Now, after industrial dickering and resistance, consumers may finally get some control of the situation. At issue is the so-called kill switch, a way for owners of stolen or lost mobile devices to lock them and/or erase info on them remotely.

Law enforcement and states' attorneys general are pushing for it. On Thursday, the California Senate passed a bill to mandate it. And industry, after some moaning, seems ready to go along: In April, major phonemakers and wireless carriers pledged, voluntarily and toothlessly, to put kill-switch software in all their mobile products as of July 2015 . . . 4 million stolen smartphones from now.

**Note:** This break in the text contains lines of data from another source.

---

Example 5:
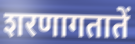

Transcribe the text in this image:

शरणागतातें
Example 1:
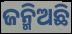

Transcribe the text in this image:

ଜନ୍ମିଅଛି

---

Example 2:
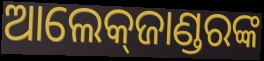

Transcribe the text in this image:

ଆଲେକ୍‍ଜାଣ୍ଡରଙ୍କ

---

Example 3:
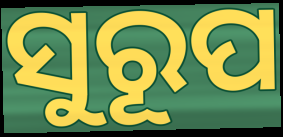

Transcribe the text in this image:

ସୁରୂପ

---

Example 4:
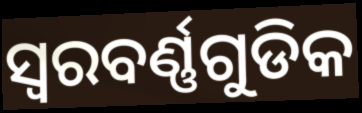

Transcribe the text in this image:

ସ୍ୱରବର୍ଣ୍ଣଗୁଡିକ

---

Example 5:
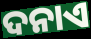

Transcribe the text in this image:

ଦନାଏ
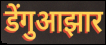
डेंगुआझार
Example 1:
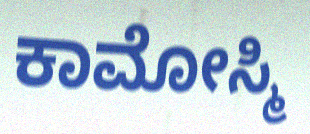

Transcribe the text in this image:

ಕಾಮೋಸ್ಮಿ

"There is a global underground market for smartphones in the U.S., and they are trafficked just like anything else," says Carolyn E. Myers, assistant press secretary for Pennsylvania Attorney General Kathleen G. Kane. "Street-level thieves feed the market, and the robberies often turn violent."

An estimated 3.1 million mobile devices are swiped yearly nationwide, up to 40 percent of all thefts in major U.S. cities, according to an FCC report last year. One in 10 cellphone owners has had one lost or stolen.

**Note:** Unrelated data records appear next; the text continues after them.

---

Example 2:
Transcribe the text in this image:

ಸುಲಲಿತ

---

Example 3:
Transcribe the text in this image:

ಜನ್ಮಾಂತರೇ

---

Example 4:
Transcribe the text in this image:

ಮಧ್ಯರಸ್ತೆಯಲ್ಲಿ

Nor does it stay at home. "Mobile devices that are reported stolen in the United States and no longer able to access domestic cell networks," Myers says, "can be reactivated to work in foreign countries. In Hong Kong, for example, iPhones are worth upward of $2,000 apiece."

Needed: a kill switch. If your phone is filched or missing, you call a special number, and the phone is made null, or "bricked," removing, as Myers says, "the economic value and helping dry up secondary markets, but most importantly, reducing violent robberies."

Philly's status as cellphone theft capital derives partly from thefts on SEPTA. Sixty-six percent of all violent or property crimes in 2013 on SEPTA, 307 incidents in all, involved cellphones. (Total violent/property crimes were down, though, and that's a good thing.)

That can be expensive - consumers pay providers $30 billion a year to reactivate or replace stolen or lost phones or cell service - and dangerous. In April 2013, a man was shot in Society Hill when he chased cellphone thieves. In May 2013, thieves went on a wallet-and-cellphone rampage in University City, stealing from 11 victims, some at gunpoint. High-profile murders include that of a chef at the restaurant of the Museum of Modern Art in Manhattan, or of Megan Boken of St. Louis, murdered in her car.

Some phones do or could have kill switches. As of September, Apple's most recent operating system, iOS 7, included something called Activation Lock. But it's not built-in; you have to opt in. Samsung came out with a "reactivation lock" in April. Cellular networks can track missing phones via IMEI number (a unique identifier found in various places on various phones) and disable them, at least on that network. The owner has to call the network and report the theft and IMEI number. Only recently have companies shared IMEI lists with law enforcement.

A group of state attorneys general, including Kane, signed on last year to an initiative called Secure Our Smartphones (SOS), pressing manufacturers to install kill-switch software. Industry balked at any third-party control over phones. Some cynics suggested that the carriers, in particular, were in mourning over that $30 billion in replacement and reactivation fees.

But now - after a well-publicized spike in cellphone-related crime in 2013, and the high-profile SOS campaign - big phonemakers like Apple, Google, Samsung, and Microsoft, and carriers like AT&T, Verizon, T-Mobile, Sprint, and U.S. Cellular, are pledging up. The system, said to be totally reversible, will allow users to lock devices and wipe contacts and personal info.

There are, to be sure, legitimate concerns. Could phones get accidentally bricked? Couldn't Big Government, or industry, interfere with/shut down private phones remotely? Couldn't hackers/terrorists/idiots find ways to locate, brick, or bollix huge numbers of phones?

Probably. And then we'll have to find better safeguards. Until July 2015, meanwhile, we should get better at hiding our apples. Many of us can say, with Frost: "I have had too much / Of apple-picking."